Der Jubilar ist Familienmensch, gemeinschaftsliebend. Diese Gemeinschaft fand er nicht nur bei der Familie, sondern auch im dörflichen Leben und in zahlreichen Vereinen. „Ich bin ein Vereinsmensch“, sagt Bähre über sich. Schon seit langem gehört er dem Hohenhamelner Schützencorps an, beim Club der Oberbürgermeister, der alljährlich die Karnevalszeit zelebriert, ist er seit 1959 Mitglied. Und natürlich ist da noch die Feuerwehr. „Als ich 1948 aus der Gefangenschaft wiederkam, bin ich direkt Mitglied bei der Feuerwehr geworden“, erzählt Bähre. „Für uns Landwirte war das selbstverständlich.“ Schon 1958 wurde er Gemeindebrandmeister - und blieb es 28 Jahre lang bis 1986. Für sein großes ehrenamtliches Engagement schlug ihn die Gemeinde für ein Bundesverdienstkreuz am Bande vor - noch im gleichen Jahr erhielt das Hohenhamelner Urgestein die Auszeichnung. Wenige Wochen später wurde er zum Ehren-Gemeindebrandmeister ernannt.

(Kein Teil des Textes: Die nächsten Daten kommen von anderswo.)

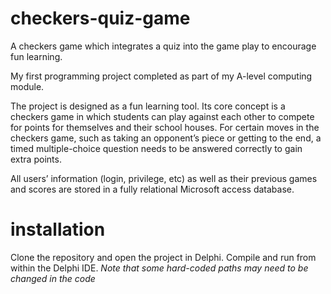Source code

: # checkers-quiz-game
A checkers game which integrates a quiz into the game play to encourage fun learning.

My first programming project completed as part of my A-level computing module.

The project is designed as a fun learning tool. Its core concept is a checkers game in which students can play against each other to compete for points for themselves and their school houses. For certain moves in the checkers game, such as taking an opponent’s piece or getting to the end, a timed multiple-choice question needs to be answered correctly to gain extra points.

All users’ information (login, privilege, etc) as well as their previous games and scores are stored in a fully relational Microsoft access database.

# installation
Clone the repository and open the project in Delphi. Compile and run from within the Delphi IDE.
_Note that some hard-coded paths may need to be changed in the code_
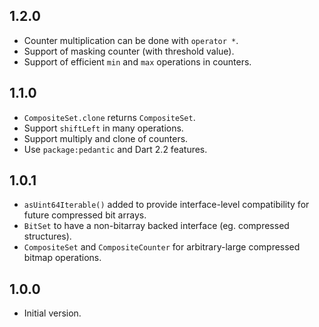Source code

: ## 1.2.0

- Counter multiplication can be done with `operator *`.
- Support of masking counter (with threshold value).
- Support of efficient `min` and `max` operations in counters.

## 1.1.0

- `CompositeSet.clone` returns `CompositeSet`.
- Support `shiftLeft` in many operations.
- Support multiply and clone of counters.
- Use `package:pedantic` and Dart 2.2 features.

## 1.0.1

- `asUint64Iterable()` added to provide interface-level compatibility for future compressed bit arrays.
- `BitSet` to have a non-bitarray backed interface (eg. compressed structures).
- `CompositeSet` and `CompositeCounter` for arbitrary-large compressed bitmap operations.

## 1.0.0

- Initial version.
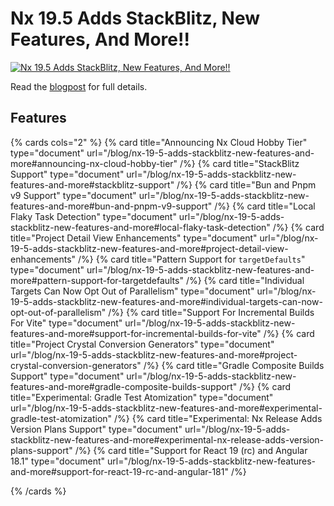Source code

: # Nx 19.5 Adds StackBlitz, New Features, And More!!

[![Nx 19.5 Adds StackBlitz, New Features, And More!!](/blog/images/2024-08-01/nx-19-5-thumbnail.png)](/blog/nx-19-5-adds-stackblitz-new-features-and-more)

Read the [blogpost](/blog/nx-19-5-adds-stackblitz-new-features-and-more) for full details.

## Features

{% cards cols="2" %}
{% card title="Announcing Nx Cloud Hobby Tier" type="document" url="/blog/nx-19-5-adds-stackblitz-new-features-and-more#announcing-nx-cloud-hobby-tier" /%}
{% card title="StackBlitz Support" type="document" url="/blog/nx-19-5-adds-stackblitz-new-features-and-more#stackblitz-support" /%}
{% card title="Bun and Pnpm v9 Support" type="document" url="/blog/nx-19-5-adds-stackblitz-new-features-and-more#bun-and-pnpm-v9-support" /%}
{% card title="Local Flaky Task Detection" type="document" url="/blog/nx-19-5-adds-stackblitz-new-features-and-more#local-flaky-task-detection" /%}
{% card title="Project Detail View Enhancements" type="document" url="/blog/nx-19-5-adds-stackblitz-new-features-and-more#project-detail-view-enhancements" /%}
{% card title="Pattern Support for `targetDefaults`" type="document" url="/blog/nx-19-5-adds-stackblitz-new-features-and-more#pattern-support-for-targetdefaults" /%}
{% card title="Individual Targets Can Now Opt Out of Parallelism" type="document" url="/blog/nx-19-5-adds-stackblitz-new-features-and-more#individual-targets-can-now-opt-out-of-parallelism" /%}
{% card title="Support For Incremental Builds For Vite" type="document" url="/blog/nx-19-5-adds-stackblitz-new-features-and-more#support-for-incremental-builds-for-vite" /%}
{% card title="Project Crystal Conversion Generators" type="document" url="/blog/nx-19-5-adds-stackblitz-new-features-and-more#project-crystal-conversion-generators" /%}
{% card title="Gradle Composite Builds Support" type="document" url="/blog/nx-19-5-adds-stackblitz-new-features-and-more#gradle-composite-builds-support" /%}
{% card title="Experimental: Gradle Test Atomization" type="document" url="/blog/nx-19-5-adds-stackblitz-new-features-and-more#experimental-gradle-test-atomization" /%}
{% card title="Experimental: Nx Release Adds Version Plans Support" type="document" url="/blog/nx-19-5-adds-stackblitz-new-features-and-more#experimental-nx-release-adds-version-plans-support" /%}
{% card title="Support for React 19 (rc) and Angular 18.1" type="document" url="/blog/nx-19-5-adds-stackblitz-new-features-and-more#support-for-react-19-rc-and-angular-181" /%}

{% /cards %}

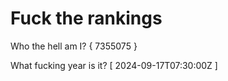 # Fuck the rankings

Who the hell am I?
{ 7355075 }

What fucking year is it?
[ 2024-09-17T07:30:00Z ]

Zwar machen die Beine nicht mehr so mit wie früher, der Kopf aber allemal. Und so ist Bähre bis heute gern aktiv. Das Geheimnis? „Man muss in Bewegung bleiben, viel frische Luft atmen. Bei gutem Wetter sitze ich gerne draußen“, sagt Bähre. Und einmal im Monat trifft er sich noch immer mit alten Feuerwehrkameraden - „dann sprechen wir über das Neueste aus dem Dorf“, sagt Bähre. „Das ist eine sehr schöne Kameradschaft.“ Und die ist eben wichtig zum Glücklichsein.